The armed occupiers were allowed to come and go for several weeks as authorities tried to avoid bloodshed seen in past standoffs. . . . The group began occupying the bird sanctuary in remote southeastern Oregon on Jan. 2. They objected to prison sentences handed down to Dwight and Steven Hammond, two local ranchers convicted of setting fires. They demanded the government free the father and son and relinquish control of public lands to local officials. Ammon Bundy gave frequent news conferences and the group used social media in a mostly unsuccessful effort to get others to join them. The Bundys and other key figures were arrested in a Jan. 26 traffic stop outside the refuge that ended with police fatally shooting Robert “LaVoy” Finicum, an occupation spokesman. Most occupiers left after his death, but four holdouts remained until Feb. 11, when they surrendered after a lengthy negotiation. 
At trial, the case was seemingly open-and-shut. There was no dispute the group seized the refuge, established armed patrols and vetted those who visited. “Ladies and gentlemen, this case is not a whodunit,” Assistant U.S. Attorney Ethan Knight said in his closing argument, arguing that the group decided to take over a federal workplace that didn’t belong to them. 
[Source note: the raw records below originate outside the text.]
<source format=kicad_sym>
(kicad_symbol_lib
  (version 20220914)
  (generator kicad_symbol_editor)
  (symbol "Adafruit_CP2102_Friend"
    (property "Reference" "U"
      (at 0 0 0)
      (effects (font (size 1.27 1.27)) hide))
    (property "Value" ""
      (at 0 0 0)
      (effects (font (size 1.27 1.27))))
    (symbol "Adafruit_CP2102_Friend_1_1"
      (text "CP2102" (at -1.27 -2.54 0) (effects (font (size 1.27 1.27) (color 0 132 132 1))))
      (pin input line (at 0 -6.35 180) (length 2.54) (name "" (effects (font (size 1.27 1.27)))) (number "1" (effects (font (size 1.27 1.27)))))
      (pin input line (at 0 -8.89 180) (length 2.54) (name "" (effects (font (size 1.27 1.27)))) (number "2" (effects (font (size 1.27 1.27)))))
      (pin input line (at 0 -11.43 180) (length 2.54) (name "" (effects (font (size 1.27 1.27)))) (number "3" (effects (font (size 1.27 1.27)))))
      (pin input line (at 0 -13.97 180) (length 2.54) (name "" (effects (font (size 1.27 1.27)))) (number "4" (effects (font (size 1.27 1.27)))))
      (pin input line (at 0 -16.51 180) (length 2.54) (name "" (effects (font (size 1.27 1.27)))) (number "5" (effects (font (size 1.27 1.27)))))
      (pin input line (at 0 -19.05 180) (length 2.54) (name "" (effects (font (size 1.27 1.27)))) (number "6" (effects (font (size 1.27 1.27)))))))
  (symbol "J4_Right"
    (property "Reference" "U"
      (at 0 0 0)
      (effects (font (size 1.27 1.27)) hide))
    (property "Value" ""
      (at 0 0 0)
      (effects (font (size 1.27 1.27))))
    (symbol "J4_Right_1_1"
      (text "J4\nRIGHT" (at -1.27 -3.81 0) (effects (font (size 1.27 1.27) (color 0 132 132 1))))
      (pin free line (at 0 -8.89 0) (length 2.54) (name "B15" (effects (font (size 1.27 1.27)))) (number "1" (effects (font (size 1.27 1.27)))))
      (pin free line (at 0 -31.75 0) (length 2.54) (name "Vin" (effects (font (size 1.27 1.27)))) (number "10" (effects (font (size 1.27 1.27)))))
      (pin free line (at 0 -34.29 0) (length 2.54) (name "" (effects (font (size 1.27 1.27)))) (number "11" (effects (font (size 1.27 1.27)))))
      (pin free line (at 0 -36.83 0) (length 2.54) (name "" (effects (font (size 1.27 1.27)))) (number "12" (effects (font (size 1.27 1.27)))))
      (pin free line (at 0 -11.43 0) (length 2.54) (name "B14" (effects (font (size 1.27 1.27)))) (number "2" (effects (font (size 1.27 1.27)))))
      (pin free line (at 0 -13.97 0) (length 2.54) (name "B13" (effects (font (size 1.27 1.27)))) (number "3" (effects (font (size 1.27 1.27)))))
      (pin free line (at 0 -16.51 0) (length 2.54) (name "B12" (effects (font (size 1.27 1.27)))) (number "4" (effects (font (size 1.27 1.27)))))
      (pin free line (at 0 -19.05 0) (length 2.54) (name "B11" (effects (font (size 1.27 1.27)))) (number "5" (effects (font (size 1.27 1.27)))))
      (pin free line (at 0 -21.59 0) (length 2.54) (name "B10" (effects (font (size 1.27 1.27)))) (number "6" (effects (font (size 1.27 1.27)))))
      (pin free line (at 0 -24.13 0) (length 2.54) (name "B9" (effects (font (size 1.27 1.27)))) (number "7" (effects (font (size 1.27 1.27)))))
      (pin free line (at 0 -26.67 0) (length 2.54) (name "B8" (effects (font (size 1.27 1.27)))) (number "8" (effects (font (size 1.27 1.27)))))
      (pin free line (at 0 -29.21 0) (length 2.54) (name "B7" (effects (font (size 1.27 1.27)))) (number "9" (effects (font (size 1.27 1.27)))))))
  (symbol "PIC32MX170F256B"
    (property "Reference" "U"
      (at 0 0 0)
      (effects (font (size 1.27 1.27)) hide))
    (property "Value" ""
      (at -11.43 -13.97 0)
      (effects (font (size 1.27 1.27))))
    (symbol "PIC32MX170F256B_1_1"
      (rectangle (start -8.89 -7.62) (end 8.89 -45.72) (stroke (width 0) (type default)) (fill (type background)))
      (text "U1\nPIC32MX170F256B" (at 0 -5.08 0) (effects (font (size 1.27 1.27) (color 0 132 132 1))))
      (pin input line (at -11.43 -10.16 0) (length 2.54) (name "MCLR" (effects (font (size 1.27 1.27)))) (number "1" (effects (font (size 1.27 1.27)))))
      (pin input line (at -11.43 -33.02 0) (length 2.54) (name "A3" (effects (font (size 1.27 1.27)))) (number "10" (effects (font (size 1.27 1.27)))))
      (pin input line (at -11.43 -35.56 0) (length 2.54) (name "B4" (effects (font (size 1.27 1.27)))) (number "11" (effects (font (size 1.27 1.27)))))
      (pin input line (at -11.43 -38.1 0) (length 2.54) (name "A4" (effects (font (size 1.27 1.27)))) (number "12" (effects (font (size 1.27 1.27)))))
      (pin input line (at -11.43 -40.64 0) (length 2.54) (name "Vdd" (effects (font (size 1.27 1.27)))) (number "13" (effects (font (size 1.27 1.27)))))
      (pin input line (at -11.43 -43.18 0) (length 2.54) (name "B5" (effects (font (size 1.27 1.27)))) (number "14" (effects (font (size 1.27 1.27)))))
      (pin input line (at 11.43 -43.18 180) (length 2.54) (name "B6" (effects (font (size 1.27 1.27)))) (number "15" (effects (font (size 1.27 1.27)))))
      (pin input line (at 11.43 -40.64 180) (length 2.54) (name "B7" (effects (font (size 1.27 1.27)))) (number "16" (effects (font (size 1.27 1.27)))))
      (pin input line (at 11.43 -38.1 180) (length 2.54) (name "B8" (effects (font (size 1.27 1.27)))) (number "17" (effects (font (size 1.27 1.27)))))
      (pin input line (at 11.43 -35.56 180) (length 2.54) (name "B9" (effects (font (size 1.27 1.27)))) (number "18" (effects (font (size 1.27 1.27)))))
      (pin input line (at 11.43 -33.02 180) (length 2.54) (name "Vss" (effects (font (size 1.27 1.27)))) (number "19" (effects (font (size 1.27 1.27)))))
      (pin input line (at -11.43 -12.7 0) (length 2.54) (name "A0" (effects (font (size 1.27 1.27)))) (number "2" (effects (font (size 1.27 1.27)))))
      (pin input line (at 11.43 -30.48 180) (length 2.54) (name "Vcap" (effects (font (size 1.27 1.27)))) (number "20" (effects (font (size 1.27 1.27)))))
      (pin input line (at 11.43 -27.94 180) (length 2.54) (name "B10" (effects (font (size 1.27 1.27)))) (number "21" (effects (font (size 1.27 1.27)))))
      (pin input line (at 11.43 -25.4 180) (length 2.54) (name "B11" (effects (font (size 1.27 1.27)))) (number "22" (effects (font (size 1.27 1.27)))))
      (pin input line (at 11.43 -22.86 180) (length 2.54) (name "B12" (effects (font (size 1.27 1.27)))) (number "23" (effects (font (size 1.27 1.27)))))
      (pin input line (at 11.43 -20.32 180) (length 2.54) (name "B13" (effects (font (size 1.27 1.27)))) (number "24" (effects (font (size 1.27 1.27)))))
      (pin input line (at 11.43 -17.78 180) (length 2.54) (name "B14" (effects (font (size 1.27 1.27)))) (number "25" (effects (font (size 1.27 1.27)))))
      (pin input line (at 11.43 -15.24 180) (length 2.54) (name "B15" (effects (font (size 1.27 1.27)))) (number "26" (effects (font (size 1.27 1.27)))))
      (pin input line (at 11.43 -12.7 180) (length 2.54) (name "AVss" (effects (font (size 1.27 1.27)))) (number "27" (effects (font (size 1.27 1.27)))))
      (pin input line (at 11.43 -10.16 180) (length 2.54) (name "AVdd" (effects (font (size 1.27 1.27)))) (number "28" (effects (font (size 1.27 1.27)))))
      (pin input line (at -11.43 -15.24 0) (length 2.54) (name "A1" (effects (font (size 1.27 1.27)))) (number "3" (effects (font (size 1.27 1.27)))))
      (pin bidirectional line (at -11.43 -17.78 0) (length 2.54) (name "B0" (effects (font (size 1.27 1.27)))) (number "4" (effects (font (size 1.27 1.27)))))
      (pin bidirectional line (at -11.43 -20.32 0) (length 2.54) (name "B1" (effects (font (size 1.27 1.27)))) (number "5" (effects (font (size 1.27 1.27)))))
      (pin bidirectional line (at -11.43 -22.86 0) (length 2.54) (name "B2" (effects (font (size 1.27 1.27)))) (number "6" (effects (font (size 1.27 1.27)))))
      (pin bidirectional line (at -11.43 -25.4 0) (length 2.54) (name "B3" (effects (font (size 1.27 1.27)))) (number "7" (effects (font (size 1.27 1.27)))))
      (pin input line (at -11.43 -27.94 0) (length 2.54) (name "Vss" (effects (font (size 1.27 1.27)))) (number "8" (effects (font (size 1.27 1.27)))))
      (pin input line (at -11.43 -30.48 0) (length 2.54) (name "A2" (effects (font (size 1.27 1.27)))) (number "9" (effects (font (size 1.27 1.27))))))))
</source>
On technical grounds, the defendants said they never discussed stopping individual workers from accessing their offices but merely wanted the land and the buildings. On emotional grounds, Ammon Bundy and other defendants argued that the takeover was an act of civil disobedience against an out-of-control federal government that has crippled the rural West. Federal prosecutors took two weeks to present their case, finishing with a display of more than 30 guns seized after the standoff. An FBI agent testified that 16,636 live rounds and nearly 1,700 spent casings were found. 
Bundy testified in his defense, spending three days amplifying his belief that government overreach is destroying Western communities that rely on the land. He said the plan was to take ownership of the refuge by occupying it for a period of time and then turn it over to local officials to use as they saw fit. Bundy also testified that the occupiers carried guns because they would have been arrested immediately otherwise and to protect themselves against possible government attack. Ryan Bundy, who acted his own attorney, did not testify.
Authorities had charged 26 occupiers with conspiracy. Eleven pleaded guilty, and another had the charge dropped. Seven defendants chose not to be tried at this time. Their trial is scheduled to begin Feb. 14.
Despite the fact that the trial was held in Portland, the jury pool drew from all over the state and not just this coastal urban center.